- **TEXT SECTION**
┄┄┄┄┄┄

We bagged the issue today, loaded it into the new van. It’s nice to be able to put it all in one car. Shelly and I did most of the hauling, drove to the bulk mailing center ourselves. It was strenuous and my clothes were a mess afterwards, covered with grime, but I likely needed the exercise.
Back at Locus, we still had to get a lot of the First Class out, and all of the Air Mail. Charlie didn’t like the way I’d packed the envelopes. He grabbed a stapler and tried to fold the flap tighter, succeeded only in tearing it. Then he decided to get upset about the fact that there wasn’t a red stamp reading “AIR MAIL” on the Air Mail packages. (The things have gone through just fine with just the word “AIRMAIL” on the labels, and Charlie had no problem in the past.) Enraged, Shelly ended up stamping them until the boxes looked like they had the measles before we drove them down to the post office.
There was a disturbing story today in the paper. Many scientists believe that this year’s drought can be blamed on the Greenhouse Effect. If that is the case, we can expect many more years as dry as this one.

┄┄┄┄┄┄

- **INFORMATION SUPPLIED**
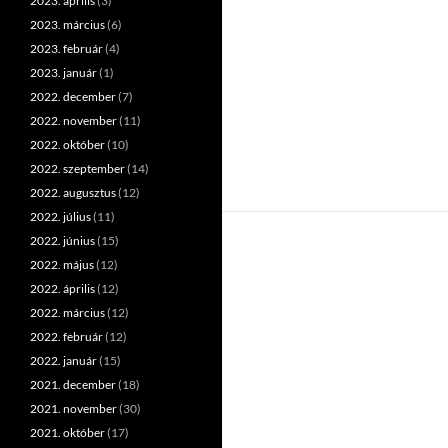
2023. április
(3)
2023. március
(6)
2023. február
(4)
2023. január
(1)
2022. december
(7)
2022. november
(11)
2022. október
(10)
2022. szeptember
(14)
2022. augusztus
(12)
2022. július
(11)
2022. június
(15)
2022. május
(12)
2022. április
(12)
2022. március
(12)
2022. február
(12)
2022. január
(15)
2021. december
(18)
2021. november
(30)
2021. október
(17)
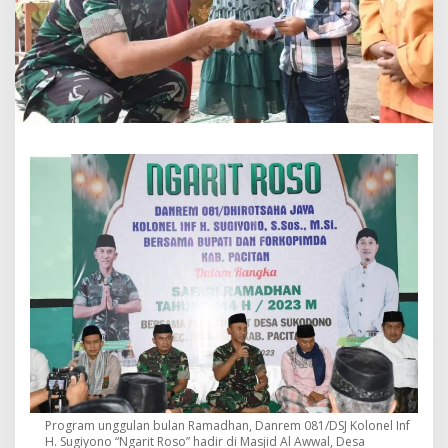
e
l
I
n
f
H
.
S
u
g
i
y
o
n
o
"
N
g
a
r
i
t
R
o
Program unggulan bulan Ramadhan, Danrem 081/DSJ Kolonel Inf
s
H. Sugiyono “Ngarit Roso” hadir di Masjid Al Awwal, Desa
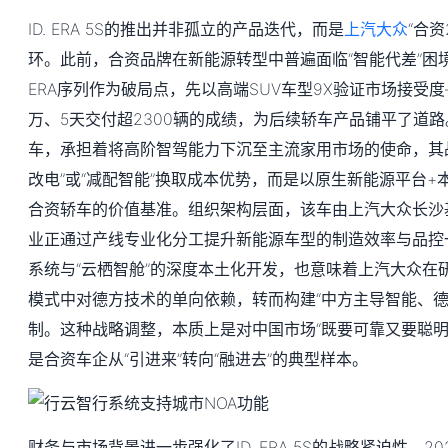
ID. ERA 5S的推出并非孤立的产品迭代，而是
上汽大众
“合资
环。此前，合资品牌在新能源转型中普遍面临“智能代差”困境
ERA序列作为破局点，先以高端SUV车型9X验证市场接受
万、5天交付超2300辆的成绩，为后续轿车产品铺平了道路
车，承担着将高阶智驾能力下沉至主流家用市场的使命，其
改电”或“减配智能”换取成本优势，而是以原生新能源平台
合资轿车的价值基准。组织架构层面，该车由上汽大众长沙
业正通过产线专业化分工提升新能源车型的制造效率与品控一
系统与“云栖智舱”的深度本土化开发，也意味着上汽大众在
模式中对德方技术的单向依赖，转而构建“中方主导智能、德
制。这种战略调整，本质上是对中国市场“既要可靠又要聪明
是合资车企从“引进来”转向“融进去”的典型样本。
财务与市场背景进一步强化了ID. ERA 5S的战略紧迫性。2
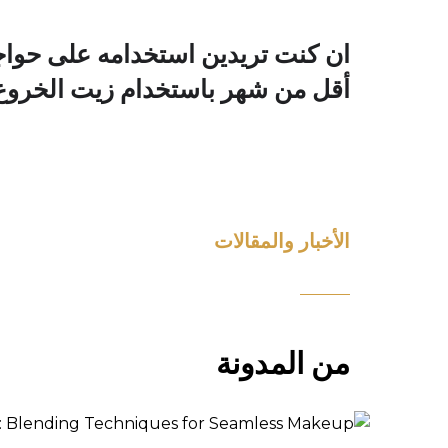
ان كنت تريدين استخدامه على حواجب
أقل من شهر باستخدام زيت الخروع
الأخبار والمقالات
من المدونة
تحقيق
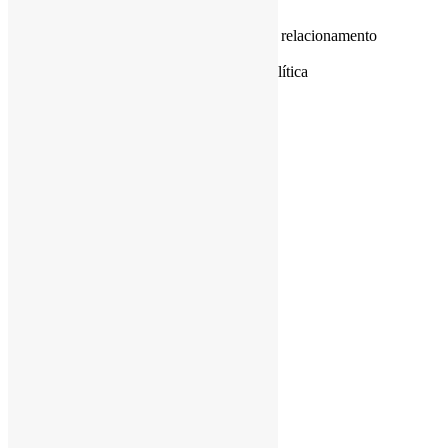
Espírito de equipa e apoio mútuo
Boas capacidades de comunicação e relacionamento
interpessoal
Pensamento crítico e capacidade analítica
Ficaste interessado/a nesta oportunidade?
Envia-nos o teu CV
Partilha esta vaga
Facebook
LinkedIn
Related Jobs
Senior Tester QA
Tester
Lisboa
,
Braga
Híbrido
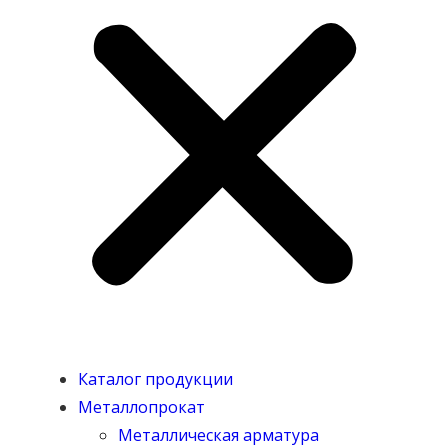
Каталог продукции
Металлопрокат
Металлическая арматура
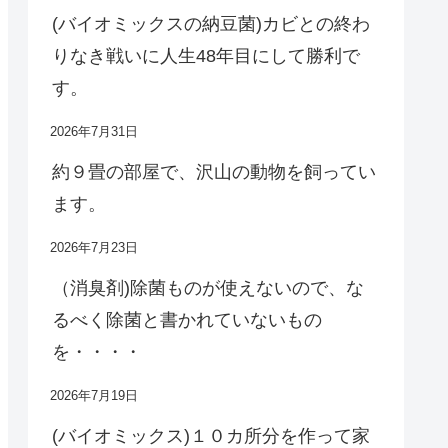
(バイオミックスの納豆菌)カビとの終わ
りなき戦いに人生48年目にして勝利で
す。
2026年7月31日
約９畳の部屋で、沢山の動物を飼ってい
ます。
2026年7月23日
（消臭剤)除菌ものが使えないので、な
るべく除菌と書かれていないもの
を・・・・
2026年7月19日
(バイオミックス)１０カ所分を作って家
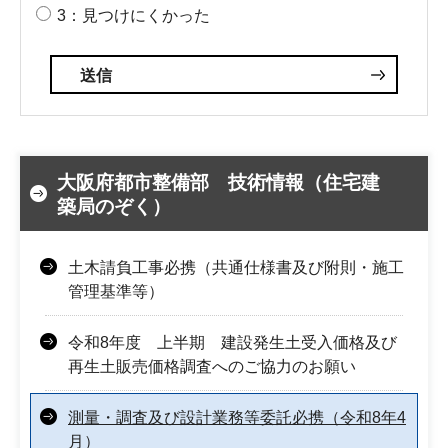
3：見つけにくかった
大阪府都市整備部 技術情報（住宅建
築局のぞく）
土木請負工事必携（共通仕様書及び附則・施工
管理基準等）
令和8年度 上半期 建設発生土受入価格及び
再生土販売価格調査へのご協力のお願い
測量・調査及び設計業務等委託必携（令和8年4
月）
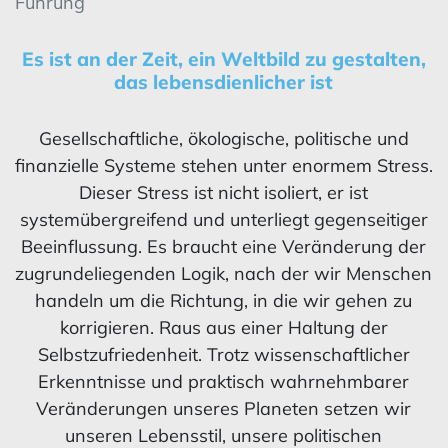
Führung
Es ist an der Zeit, ein Weltbild zu gestalten,
das lebensdienlicher ist
Gesellschaftliche, ökologische, politische und
finanzielle Systeme stehen unter enormem Stress.
Dieser Stress ist nicht isoliert, er ist
systemübergreifend und unterliegt gegenseitiger
Beeinflussung. Es braucht eine Veränderung der
zugrundeliegenden Logik, nach der wir Menschen
handeln um die Richtung, in die wir gehen zu
korrigieren. Raus aus einer Haltung der
Selbstzufriedenheit. Trotz wissenschaftlicher
Erkenntnisse und praktisch wahrnehmbarer
Veränderungen unseres Planeten setzen wir
unseren Lebensstil, unsere politischen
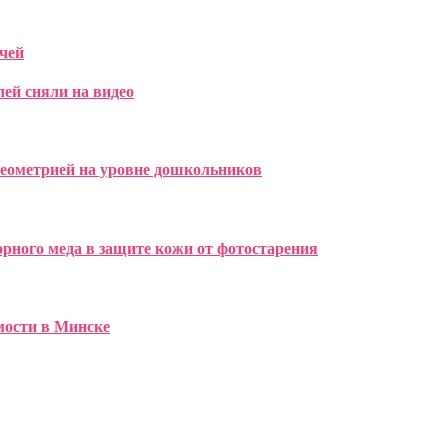
чей
лей сняли на видео
геометрией на уровне дошкольников
рного меда в защите кожи от фотостарения
имости в Минске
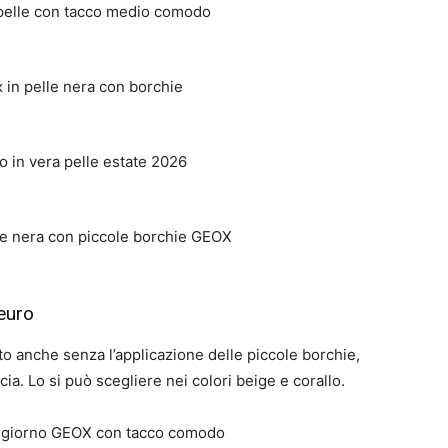
euro
 anche senza l’applicazione delle piccole borchie,
iscia. Lo si può scegliere nei colori beige e corallo.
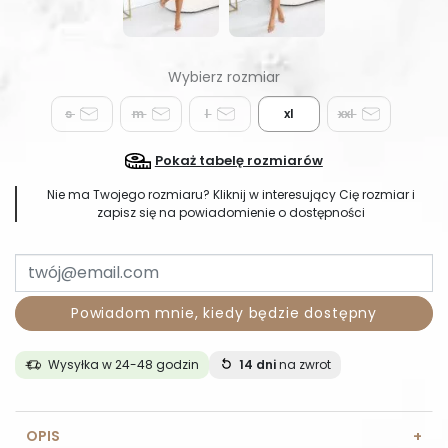
s
m
l
xl
xxl
Pokaż tabelę rozmiarów
Nie ma Twojego rozmiaru? Kliknij w interesujący Cię rozmiar i
zapisz się na powiadomienie o dostępności
Powiadom mnie, kiedy będzie dostępny
Wysyłka w 24-48 godzin
14 dni
na zwrot
OPIS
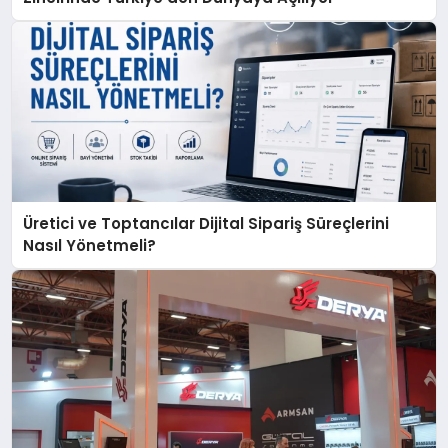
Üretici ve Toptancılar Dijital Sipariş Süreçlerini
Nasıl Yönetmeli?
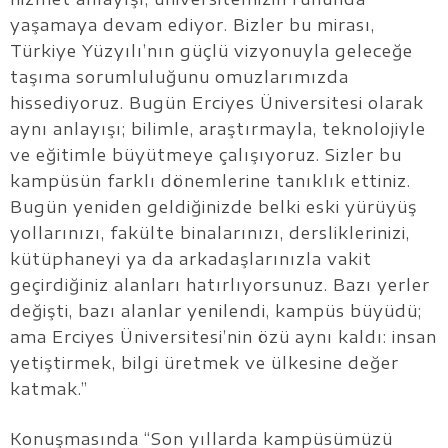
yaşamaya devam ediyor. Bizler bu mirası,
Türkiye Yüzyılı’nın güçlü vizyonuyla geleceğe
taşıma sorumluluğunu omuzlarımızda
hissediyoruz. Bugün Erciyes Üniversitesi olarak
aynı anlayışı; bilimle, araştırmayla, teknolojiyle
ve eğitimle büyütmeye çalışıyoruz. Sizler bu
kampüsün farklı dönemlerine tanıklık ettiniz.
Bugün yeniden geldiğinizde belki eski yürüyüş
yollarınızı, fakülte binalarınızı, dersliklerinizi,
kütüphaneyi ya da arkadaşlarınızla vakit
geçirdiğiniz alanları hatırlıyorsunuz. Bazı yerler
değişti, bazı alanlar yenilendi, kampüs büyüdü;
ama Erciyes Üniversitesi’nin özü aynı kaldı: insan
yetiştirmek, bilgi üretmek ve ülkesine değer
katmak.”
Konuşmasında “Son yıllarda kampüsümüzü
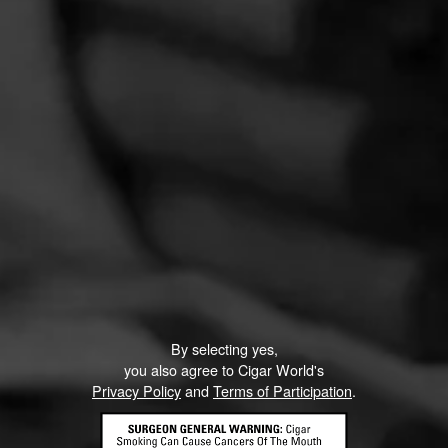
By selecting yes,
you also agree to Cigar World's
Privacy Policy
and
Terms of Participation
.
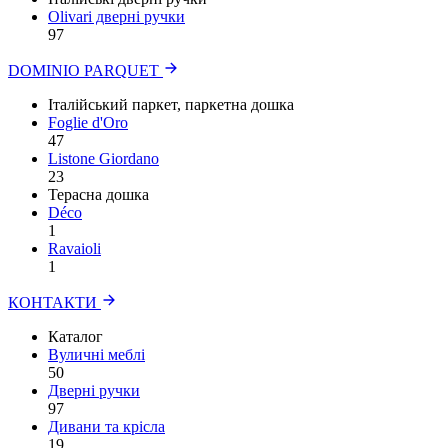
Olivari дверні ручки
97
DOMINIO PARQUET
Італійський паркет, паркетна дошка
Foglie d'Oro
47
Listone Giordano
23
Терасна дошка
Déco
1
Ravaioli
1
КОНТАКТИ
Каталог
Вуличні меблі
50
Дверні ручки
97
Дивани та крісла
19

┄┄┄┄┄┄

- **PROMPT**
Reproduce everything in the mailing-day text from "We bagged the" down to "needed the exercise.".

- **REPLY TO THE EXERCISE**
We bagged the issue today, loaded it into the new van. It’s nice to be able to put it all in one car. Shelly and I did most of the hauling, drove to the bulk mailing center ourselves. It was strenuous and my clothes were a mess afterwards, covered with grime, but I likely needed the exercise.